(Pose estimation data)
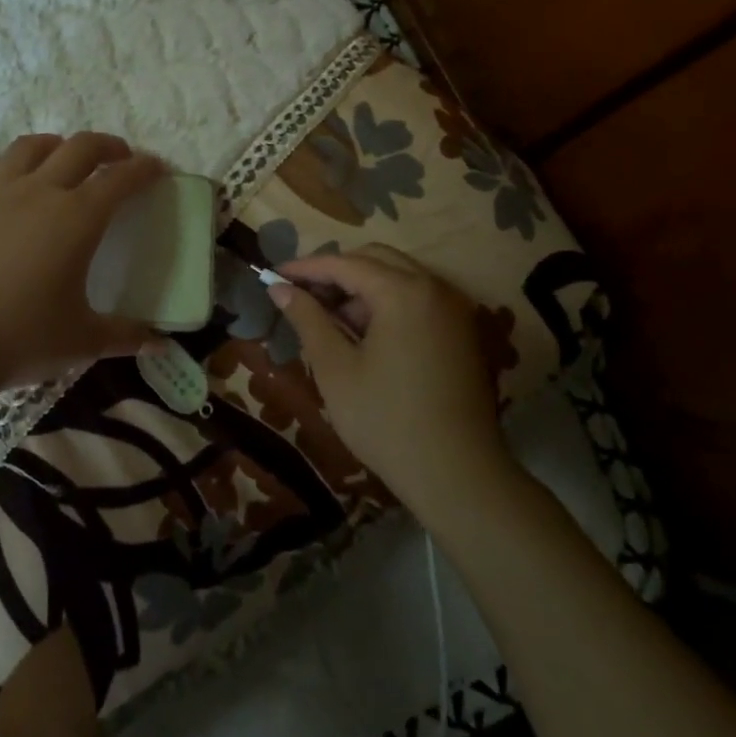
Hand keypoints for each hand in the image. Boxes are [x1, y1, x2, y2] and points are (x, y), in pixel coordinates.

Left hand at [0, 133, 166, 388]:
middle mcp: (39, 193)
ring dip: (52, 144)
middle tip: (118, 157)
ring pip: (27, 148)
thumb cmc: (23, 339)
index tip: (156, 167)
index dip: (143, 169)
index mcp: (77, 218)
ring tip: (61, 155)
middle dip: (106, 146)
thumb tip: (158, 345)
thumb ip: (124, 336)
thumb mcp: (83, 340)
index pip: (120, 179)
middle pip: (79, 148)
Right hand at [271, 245, 517, 520]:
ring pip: (398, 277)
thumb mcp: (335, 368)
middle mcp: (434, 288)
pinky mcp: (462, 332)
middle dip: (335, 272)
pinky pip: (418, 299)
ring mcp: (454, 309)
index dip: (305, 268)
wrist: (459, 477)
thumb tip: (279, 288)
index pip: (344, 264)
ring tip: (330, 319)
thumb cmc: (387, 421)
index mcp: (403, 292)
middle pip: (375, 259)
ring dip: (362, 288)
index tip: (273, 275)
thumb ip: (307, 319)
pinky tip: (365, 335)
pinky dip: (387, 303)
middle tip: (301, 295)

TASK OBJECTIVE:
Starting at the line with "thumb cmc: (387, 421)", copy every line down to the last one above, exactly as written and with nothing else.

RESPONSE BELOW:
thumb cmc: (387, 421)
index mcp: (403, 292)
middle pip: (375, 259)
ring dip: (362, 288)
index tip: (273, 275)
thumb ip: (307, 319)
pinky tip: (365, 335)
pinky dip: (387, 303)
middle tip: (301, 295)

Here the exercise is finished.